■ **DIRECTIVE 1**
The statement at the Conference on Disarmament says that high-ranking officials' wish to speak there proves certain qualities of the forum. List each of those qualities.
■ **DIRECTIVE 2**
Under whose aegis does the Conference on Disarmament statement say efficient and viable arms control instruments should be elaborated?
## Start PROVIDED TEXT
Statement by Deputy Foreign Minister Gennady Gatilov at the Plenary Meeting of the Conference on Disarmament, Geneva, 28 February2017



1 March 201719:19
398-01-03-2017


Resultado de imagem para pictures of Gennady Gatilov
Distinguished Mr. President,
Distinguished colleagues,
I am pleased to have the opportunity to address such a representative audience. The fact that high ranking officials of Member States as well as of non-Members consider it to be an honor to speak at the Conference on Disarmament (CD) proves the authority, relevance and promising future of this forum when it comes to strengthening and improving the international legal framework that the system of global strategic stability and international security is built upon. There is no doubt that each State wishes to be heard. Each member of international community is seeking to ensure its national security interests are firmly secured and do not slide into dependency on instant political considerations. In our view it gives a special value to the CD, where all participants can hold an insightful dialogue on equal terms dealing with the most sensitive security issues and seek solutions to complex problems of arms control, disarmament and WMD non-proliferation.
We are all here united by the noble goal to ensure global and regional security and stability in a sustainable way. We are positive that elaborating efficient and viable instruments of arms control under the aegis of the United Nations, as well as strengthening the existing regimes of WMD non-proliferation contributes to achieving this goal.
## End PROVIDED TEXT
## Start SUPPLIED RECORDS
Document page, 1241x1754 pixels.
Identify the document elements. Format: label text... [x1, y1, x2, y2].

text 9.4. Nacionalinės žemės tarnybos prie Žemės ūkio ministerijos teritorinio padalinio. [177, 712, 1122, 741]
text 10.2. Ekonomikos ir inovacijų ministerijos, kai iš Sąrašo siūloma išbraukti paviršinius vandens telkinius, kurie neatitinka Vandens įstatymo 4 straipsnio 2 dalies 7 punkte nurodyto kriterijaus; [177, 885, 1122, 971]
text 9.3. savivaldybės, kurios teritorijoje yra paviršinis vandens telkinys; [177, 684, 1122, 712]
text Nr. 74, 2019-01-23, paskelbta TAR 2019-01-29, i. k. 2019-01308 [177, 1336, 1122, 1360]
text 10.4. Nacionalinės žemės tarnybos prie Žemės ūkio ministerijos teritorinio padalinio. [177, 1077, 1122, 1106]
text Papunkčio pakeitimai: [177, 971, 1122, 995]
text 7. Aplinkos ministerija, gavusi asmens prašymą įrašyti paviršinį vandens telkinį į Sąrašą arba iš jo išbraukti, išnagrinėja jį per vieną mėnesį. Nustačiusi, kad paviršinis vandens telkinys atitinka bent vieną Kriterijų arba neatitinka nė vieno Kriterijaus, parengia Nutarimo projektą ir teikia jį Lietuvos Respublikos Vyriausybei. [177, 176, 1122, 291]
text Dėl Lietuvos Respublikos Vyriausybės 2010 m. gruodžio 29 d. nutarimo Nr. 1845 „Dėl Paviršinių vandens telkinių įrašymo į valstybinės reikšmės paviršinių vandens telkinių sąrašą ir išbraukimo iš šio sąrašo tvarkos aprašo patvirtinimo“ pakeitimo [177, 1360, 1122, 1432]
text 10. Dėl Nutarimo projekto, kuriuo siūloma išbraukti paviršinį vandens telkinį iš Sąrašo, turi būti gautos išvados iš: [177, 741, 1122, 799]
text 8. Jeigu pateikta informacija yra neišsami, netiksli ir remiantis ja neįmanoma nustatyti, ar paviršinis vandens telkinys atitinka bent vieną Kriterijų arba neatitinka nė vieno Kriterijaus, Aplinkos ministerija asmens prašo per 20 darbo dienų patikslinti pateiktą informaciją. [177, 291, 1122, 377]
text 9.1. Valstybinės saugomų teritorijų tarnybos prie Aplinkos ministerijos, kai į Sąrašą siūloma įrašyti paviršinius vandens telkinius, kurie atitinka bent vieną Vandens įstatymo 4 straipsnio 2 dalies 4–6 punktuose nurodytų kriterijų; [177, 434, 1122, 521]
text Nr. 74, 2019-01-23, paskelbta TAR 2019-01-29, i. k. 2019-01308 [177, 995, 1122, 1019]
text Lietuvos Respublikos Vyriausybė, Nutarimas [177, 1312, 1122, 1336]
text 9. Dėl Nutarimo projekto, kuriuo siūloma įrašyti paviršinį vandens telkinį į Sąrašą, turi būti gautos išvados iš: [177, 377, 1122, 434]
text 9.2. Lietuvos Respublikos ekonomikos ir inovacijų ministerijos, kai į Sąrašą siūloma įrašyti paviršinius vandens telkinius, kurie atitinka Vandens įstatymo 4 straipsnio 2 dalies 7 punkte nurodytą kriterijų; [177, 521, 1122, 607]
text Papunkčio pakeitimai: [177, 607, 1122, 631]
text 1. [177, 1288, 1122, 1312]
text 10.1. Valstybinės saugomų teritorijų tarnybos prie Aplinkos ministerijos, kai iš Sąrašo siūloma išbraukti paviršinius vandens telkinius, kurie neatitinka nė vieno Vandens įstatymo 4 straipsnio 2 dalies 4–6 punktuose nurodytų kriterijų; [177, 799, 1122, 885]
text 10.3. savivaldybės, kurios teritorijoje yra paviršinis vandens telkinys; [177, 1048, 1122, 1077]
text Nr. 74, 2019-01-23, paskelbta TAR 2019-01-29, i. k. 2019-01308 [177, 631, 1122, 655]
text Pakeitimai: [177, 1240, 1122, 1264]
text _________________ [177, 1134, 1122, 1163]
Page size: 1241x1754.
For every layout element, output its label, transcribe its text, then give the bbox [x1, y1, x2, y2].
## End SUPPLIED RECORDS
■ **TASK RESULT 1**
- Authority
- Relevance
- Promising future

■ **TASK RESULT 2**
The United Nations.